The big bank heist

By Michael Raffety

5-30-2016

For everyone who does online banking the Bangladesh bank heist may give pause for worry. The bank robbery was reported in February to be an attempt by hackers to steal $1 billion by calling on the New York Federal Reserve Bank to transfer that sum from Bangladesh’s account at the NY Fed.

The thieves were using proper codes for the Bangladesh Central Bank’s Swift account. Swift is the Society for Worldwide Interbank Financial Telecommunication. Begun in 1973 to serve 239 banks, Swift now has 11,000 banks and other users in more than 200 countries who sent more than 25 million messages a day on average in April, according to the May 21 Wall Street Journal.

The amount of money and the volume of requests startled the New York Fed enough that it only released $81 million, which transferred to accounts in the Philippines and another $20 million to a bank in Sri Lanka. The Sri Lanka bank reported the transaction to its central bank and the transfer was reversed. One of the four Philippine banks was considerably more corrupt, with the bank manager bagging up $427,000 in cash and sending it off in a car to a foreign currency account held by a Chinese businessman. The full $81 million wound up in his account, but investigators said somebody forged that account.

Where did the $81 million go? A Philippine casino got $29 million and $21 million went to an international overseas junket operator who brings high rollers to casinos. Another Chinese junketeer got $30 million. So far that leaves about $1 million unaccounted for.

The Bangladesh central banker resigned. The Bangladesh central bank hired American cyber investigator Fire Eye. One of the junket operators reimbursed Bangladesh $4.63 million.

This information was gleaned from several Wall Street Journal articles beginning shortly after the Feb. 5 Bangladesh heist. A New York Times article run May 1 in the Sac Bee was more colorful, though short on factual details, saying, “The thieves in Bangladesh may have spent months lurking inside the central bank’s computers.

“It is the digital version of the heist depicted in the movie ‘Ocean’s Eleven,’ said Adrian Nish, head of the cyber threat intelligence team at BAE Systems, a defense and security company.”

The NYT article concluded by saying the New York Fed transferred the $81 million to the Philippines, “not knowing that someone somewhere, had stolen the credentials of the Bangladesh Bank and installed malware to cover his or her tracks.”

The writer must have watched too many cowboy movies where someone “covered their tracks” by wiping them out with a leafy tree branch.

Despite the NYT’s claim of spending months lurking inside the Bangladesh computer, the FBI, in a May 11 Wall Street Journal story, tagged the theft as partly an inside job. Investigators found evidence pointing to at least one bank employee as an accomplice.

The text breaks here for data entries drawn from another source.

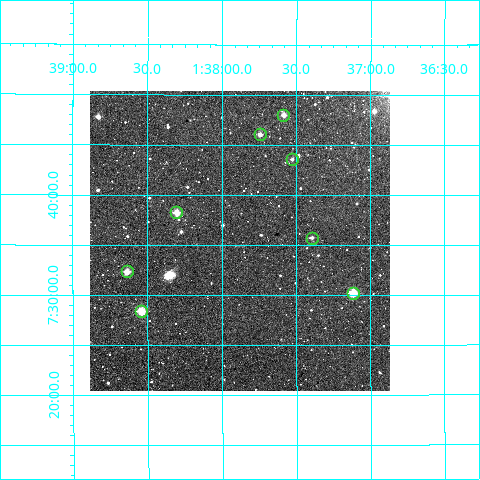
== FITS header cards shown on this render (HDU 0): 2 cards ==
NAXIS1  =                  300
NAXIS2  =                  300

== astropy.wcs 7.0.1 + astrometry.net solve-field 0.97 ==
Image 300 x 300 px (HDU 0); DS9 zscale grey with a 90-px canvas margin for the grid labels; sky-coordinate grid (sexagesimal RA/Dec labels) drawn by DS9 from the SOLVED WCS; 8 Tycho-2 reference stars matched to detected sources circled (green)
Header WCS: RA---TAN/DEC--TAN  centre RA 01:37:53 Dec +07:35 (24.47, +7.59 deg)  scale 6 arcsec/px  FOV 30.0' x 30.0'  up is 0 deg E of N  parity normal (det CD < 0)
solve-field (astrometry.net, Tycho-2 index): VERIFIED the header's WCS against the Tycho-2 star catalogue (verified at 2 index scales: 8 matches each, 0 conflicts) and refined it, rather than solving blind
Solved WCS: RA---TAN-SIP/DEC--TAN-SIP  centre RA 01:37:53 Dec +07:35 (24.47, +7.59 deg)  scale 6 arcsec/px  FOV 30.0' x 30.0'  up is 0 deg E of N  parity normal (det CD < 0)
The solver's refit moves the header's centre by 1.2 arcsec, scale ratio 1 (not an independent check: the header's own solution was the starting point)
Tycho-2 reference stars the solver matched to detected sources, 8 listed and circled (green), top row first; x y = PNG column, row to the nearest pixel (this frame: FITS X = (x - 90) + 1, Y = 300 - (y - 91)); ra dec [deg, ICRS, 3 dp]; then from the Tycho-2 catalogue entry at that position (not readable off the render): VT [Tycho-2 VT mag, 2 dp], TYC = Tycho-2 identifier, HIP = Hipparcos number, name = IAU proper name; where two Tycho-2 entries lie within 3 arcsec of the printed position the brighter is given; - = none
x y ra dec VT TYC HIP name
283 115 24.396 +7.801 10.97 621-884-1 - -
260 134 24.436 +7.768 11.39 621-662-1 - -
292 159 24.382 +7.727 11.81 621-838-1 - -
176 212 24.576 +7.638 9.88 621-614-1 - -
312 238 24.348 +7.596 11.96 621-991-1 - -
127 271 24.659 +7.540 10.45 621-814-1 - -
353 293 24.279 +7.504 9.74 621-980-1 - -
141 311 24.635 +7.474 9.85 34-109-1 - -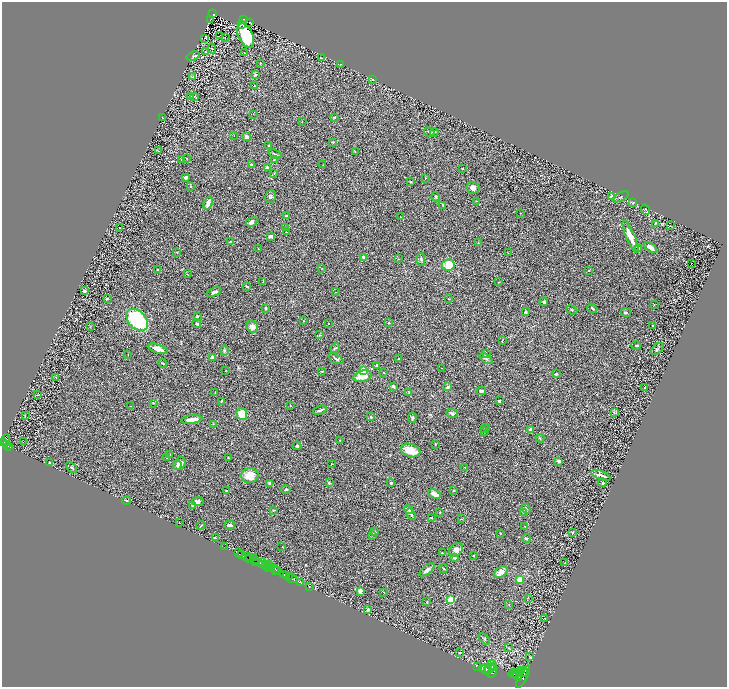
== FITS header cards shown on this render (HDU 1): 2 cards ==
NAXIS1  =                 1450
NAXIS2  =                 1369

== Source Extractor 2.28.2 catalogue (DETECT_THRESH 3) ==
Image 1450 x 1369 px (HDU 1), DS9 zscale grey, zoomed out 1/2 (1 PNG px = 2 x 2 image px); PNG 729 x 689 px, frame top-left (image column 2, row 1369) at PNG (2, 2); each listed source drawn as its Kron ellipse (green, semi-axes under 4 px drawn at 4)
Background 0.729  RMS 0.031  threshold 0.0938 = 3 sigma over >= 5 px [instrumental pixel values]
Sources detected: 309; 43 cannot appear on this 1/2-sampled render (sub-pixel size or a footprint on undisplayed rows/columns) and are neither listed nor drawn; the other 266 listed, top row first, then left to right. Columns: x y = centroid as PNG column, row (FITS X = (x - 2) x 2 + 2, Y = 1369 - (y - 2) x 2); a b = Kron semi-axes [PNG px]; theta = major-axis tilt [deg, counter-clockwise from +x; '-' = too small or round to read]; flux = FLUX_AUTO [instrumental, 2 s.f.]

“The evidence suggests a handful of others may have assisted hackers in navigating Bangladesh Bank’s computer system, the people said,” the WSJ wrote.

“The hacking of the Bangladesh Bank system in early February showed a surprising level of understanding of the institution’s inner workings, the people familiar with the investigation said,” WSJ reporters wrote, quoting “people familiar with the FBI investigation.

So, the plot thickens. Not only that, it gets stickier. The hacker bank thieves stole from a second central bank, as noted by the New York Times in a May 13 Sac Bee article. By May 17 a small item in the Wall Street Journal quoting a Reuters story identified the second bank as Vietnam’s Tien Phong Bank, suffering a $1.13 million Swift transfer order. The Vietnam bank identified it as a fraudulent transfer and halted the transfer requests, “the central bank official said.”

But a May 20 detailed WSJ story identified the Vietnam bank hack attempt as having happened in December 2015. That same story identified Swift account losses by an Ecuador Bank in January 2015. Swift officials are unhappy with Ecuador bank for not notifying them of the cyber theft through the bank’s Swift account. It only came to light because the Ecuadorean bank is suing Wells Fargo over the loss — $12 million over 10 days, with most of it going to Hong Kong, $1.5 million to Los Angeles and $1 million to Dubai. Wells Fargo is asking the suit to be thrown out. Banco del Austro recovered $2.8 million and has started legal proceedings in Hong Kong.

My prediction is once the investigators identify the Bangladesh accomplices, they’ll sweat them to identify the hackers.